To be specific, your design should include these functions:
put(key, value): Insert a (key, value) pair into the HashMap. If the value already exists in the HashMap, update the value.get(key): Returns the value to which the specified key is mapped, or -1 if this map contains no mapping for the key.remove(key): Remove the mapping for the value key if this map contains the mapping for the key.
MyHashMap hashMap = new MyHashMap();
hashMap.put(1, 1);
hashMap.put(2, 2);
hashMap.get(1); // returns 1
hashMap.get(3); // returns -1 (not found)
hashMap.put(2, 1); // update the existing value
hashMap.get(2); // returns 1
hashMap.remove(2); // remove the mapping for 2
hashMap.get(2); // returns -1 (not found)
All keys and values will be in the range of [0, 1000000].
The number of operations will be in the range of [1, 10000].
Please do not use the built-in HashMap library.
Solutions (Click to expand)
HashMaps are data structure that we can insert and get values using a unique key. They are built off of array in that all the values are store in an array. In order organize these values we'll need a method of identifying a key with a certain index in the array. For this we can using hashing function that will compute the same index in the array for the same unique key we give it. Using this index we can insert or get the values stores at that index.
Depending on the hashing algorithm used there may be some index collisions involved where two different keys are hashed into the same index of the array. For these cases we will use a LinkedList to store multiple values at the same index. To retrieve the correct value from the list the nodes will be identified by their unhashed key.
We'll need an array to store the values of our HashMap. The initialize size can be anything but smaller numbers are better for less space and prime numbers are better for less index collisions.
For the hashing function we will multiply the number by a prime number and find the modulo using the size of the underlying array
Our values will be stored in an LinkedList of Entry nodes which is a custom class that includes the int value, int key, and Entry next that will acts as a link to the next Entry in the LinkedList
We'll take the index by hashing the key using our hashing function.
If the index at the array is null we will instantiate and insert a new Entry into that position in the array. If it is not null, we will traverse the list until we can find the matching Entry.
If found we will replace the value of the found Entry with the given value.
If the Entry is not found a new Entry will be made and inserted at the end of the list
We'll take the index by hashing the key using the our hashing function.
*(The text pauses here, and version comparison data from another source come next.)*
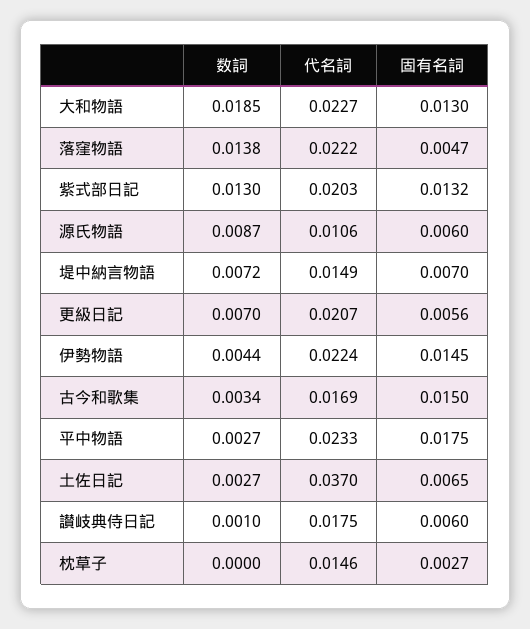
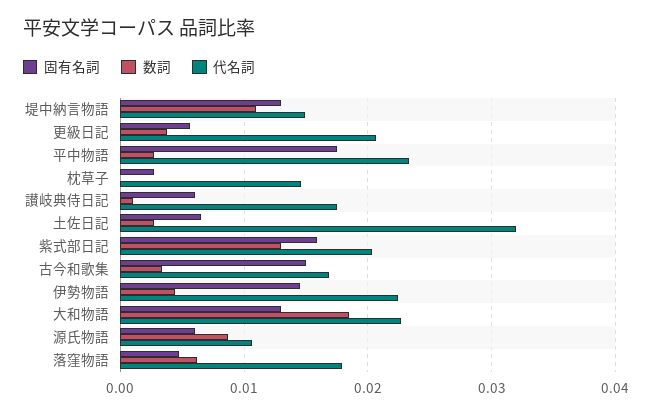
  {
    "数詞": {
      "大和物語": 0.0185,
-     "落窪物語": 0.0138,
+     "落窪物語": 0.006,
      "紫式部日記": 0.013,
      "源氏物語": 0.0087,
-     "堤中納言物語": 0.0072,
+     "堤中納言物語": 0.011,
-     "更級日記": 0.007,
+     "更級日記": 0.004,
      "伊勢物語": 0.0044,
      "古今和歌集": 0.0034,
      "平中物語": 0.0027,
      "土佐日記": 0.0027,
      "讃岐典侍日記": 0.001,
      "枕草子": 0
    },
    "代名詞": {
      "大和物語": 0.0227,
-     "落窪物語": 0.0222,
+     "落窪物語": 0.018,
      "紫式部日記": 0.0203,
      "源氏物語": 0.0106,
      "堤中納言物語": 0.0149,
      "更級日記": 0.0207,
      "伊勢物語": 0.0224,
      "古今和歌集": 0.0169,
      "平中物語": 0.0233,
-     "土佐日記": 0.037,
+     "土佐日記": 0.032,
      "讃岐典侍日記": 0.0175,
      "枕草子": 0.0146
    },
    "固有名詞": {
      "大和物語": 0.013,
      "落窪物語": 0.0047,
-     "紫式部日記": 0.0132,
+     "紫式部日記": 0.016,
      "源氏物語": 0.006,
-     "堤中納言物語": 0.007,
+     "堤中納言物語": 0.013,
      "更級日記": 0.0056,
      "伊勢物語": 0.0145,
      "古今和歌集": 0.015,
      "平中物語": 0.0175,
      "土佐日記": 0.0065,
      "讃岐典侍日記": 0.006,
      "枕草子": 0.0027
    }
  }

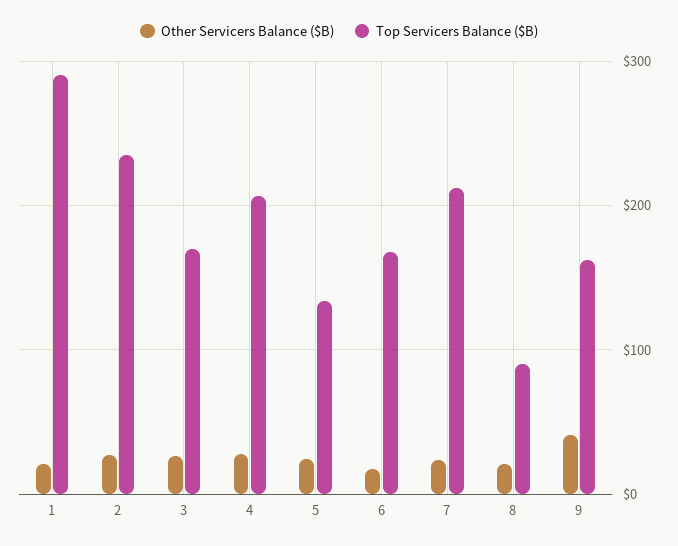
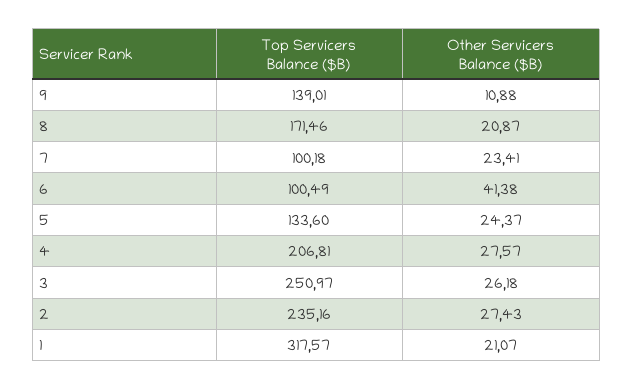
  {
    "Other Servicers Balance ($B)": {
      "1": 21.07,
      "2": 27.43,
      "3": 26.18,
      "4": 27.57,
      "5": 24.37,
-     "6": 20,
+     "6": 41.38,
      "7": 23.41,
      "8": 20.87,
-     "9": 40
+     "9": 10.88
    },
    "Top Servicers Balance ($B)": {
-     "1": 290,
+     "1": 317.57,
      "2": 235.16,
-     "3": 170,
+     "3": 250.97,
      "4": 206.81,
      "5": 133.6,
-     "6": 170,
+     "6": 100.49,
-     "7": 210,
+     "7": 100.18,
-     "8": 90,
+     "8": 171.46,
-     "9": 160
+     "9": 139.01
    }
  }

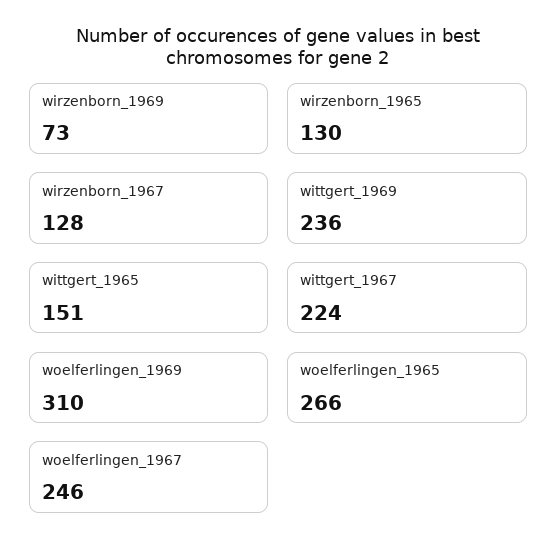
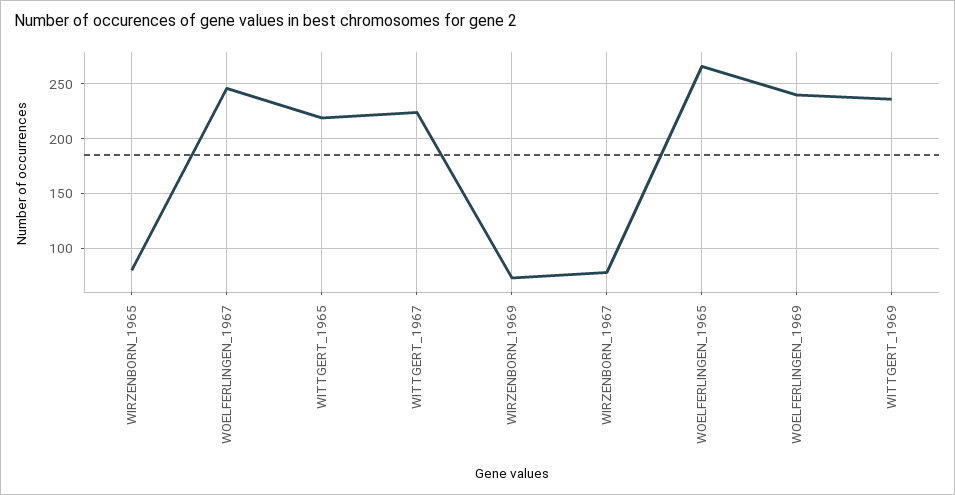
  {
    "wirzenborn_1969": 73,
-   "wirzenborn_1965": 130,
+   "wirzenborn_1965": 80,
-   "wirzenborn_1967": 128,
+   "wirzenborn_1967": 80,
    "wittgert_1969": 236,
-   "wittgert_1965": 151,
+   "wittgert_1965": 220,
    "wittgert_1967": 224,
-   "woelferlingen_1969": 310,
+   "woelferlingen_1969": 240,
    "woelferlingen_1965": 266,
    "woelferlingen_1967": 246
  }

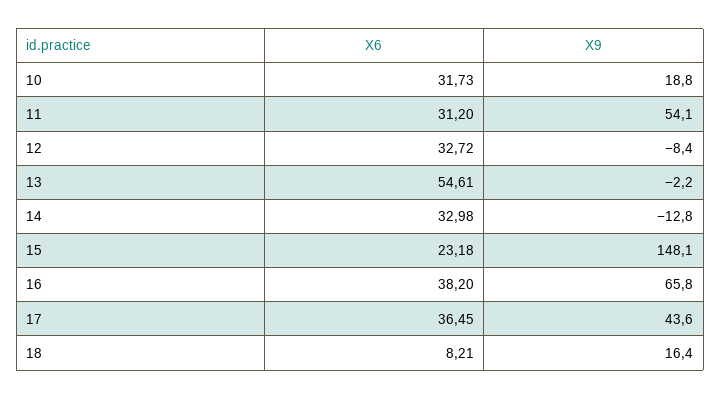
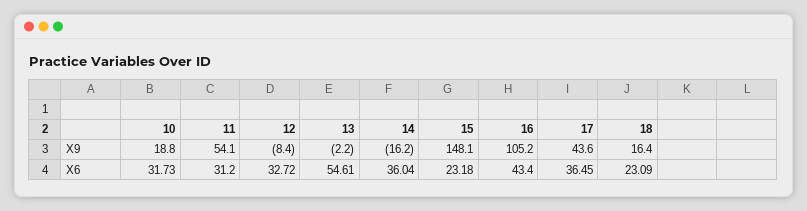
  {
    "X6": {
      "10": 31.73,
      "11": 31.2,
      "12": 32.72,
      "13": 54.61,
-     "14": 32.98,
+     "14": 36.04,
      "15": 23.18,
-     "16": 38.2,
+     "16": 43.4,
      "17": 36.45,
-     "18": 8.21
+     "18": 23.09
    },
    "X9": {
      "10": 18.8,
      "11": 54.1,
      "12": -8.4,
      "13": -2.2,
-     "14": -12.8,
+     "14": -16.2,
      "15": 148.1,
-     "16": 65.8,
+     "16": 105.2,
      "17": 43.6,
      "18": 16.4
    }
  }

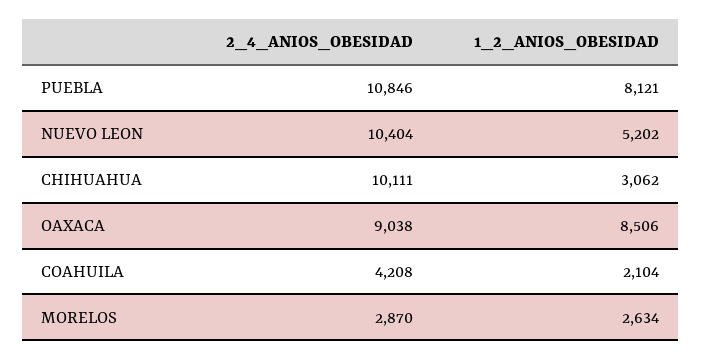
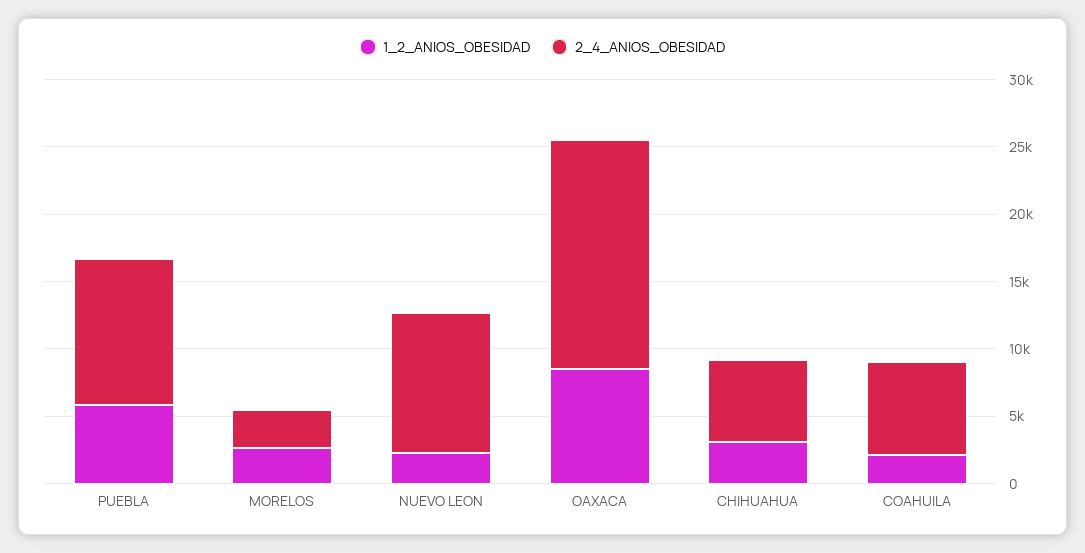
  {
    "2_4_ANIOS_OBESIDAD": {
      "PUEBLA": 10846,
      "NUEVO LEON": 10404,
-     "CHIHUAHUA": 10111,
+     "CHIHUAHUA": 6000,
-     "OAXACA": 9038,
+     "OAXACA": 17000,
-     "COAHUILA": 4208,
+     "COAHUILA": 7000,
      "MORELOS": 2870
    },
    "1_2_ANIOS_OBESIDAD": {
-     "PUEBLA": 8121,
+     "PUEBLA": 6000,
-     "NUEVO LEON": 5202,
+     "NUEVO LEON": 2000,
      "CHIHUAHUA": 3062,
      "OAXACA": 8506,
      "COAHUILA": 2104,
      "MORELOS": 2634
    }
  }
If the position in the array at the index is null then the key is non-existent in the HashMap, return -1
If it is not empty we will iterate over the list finding the matching Entry and if found return the value of the Entry
If not found the kay is not in the HashMap, return -1
We'll take the index by hashing the key using the our hashing function.
If the position in the array at the index is null then the key is non-existent in the HashMap, we do not need to remove an Entry
If it is not empty we will iterate over the list finding the matching Entry and if found remove the node by relinking its previous Entry with the next Entry of the Entry to be removed. If the Entry is the first one of the list make the next Entry the head Entry in the array at the index
If not found the kay is not in the HashMap, we do not need to remove an Entry
Time: O(1) Average for insertion, deletion and retrieving but worst case O(N)
Space: O(N) Where N is the number of entries in the HashMap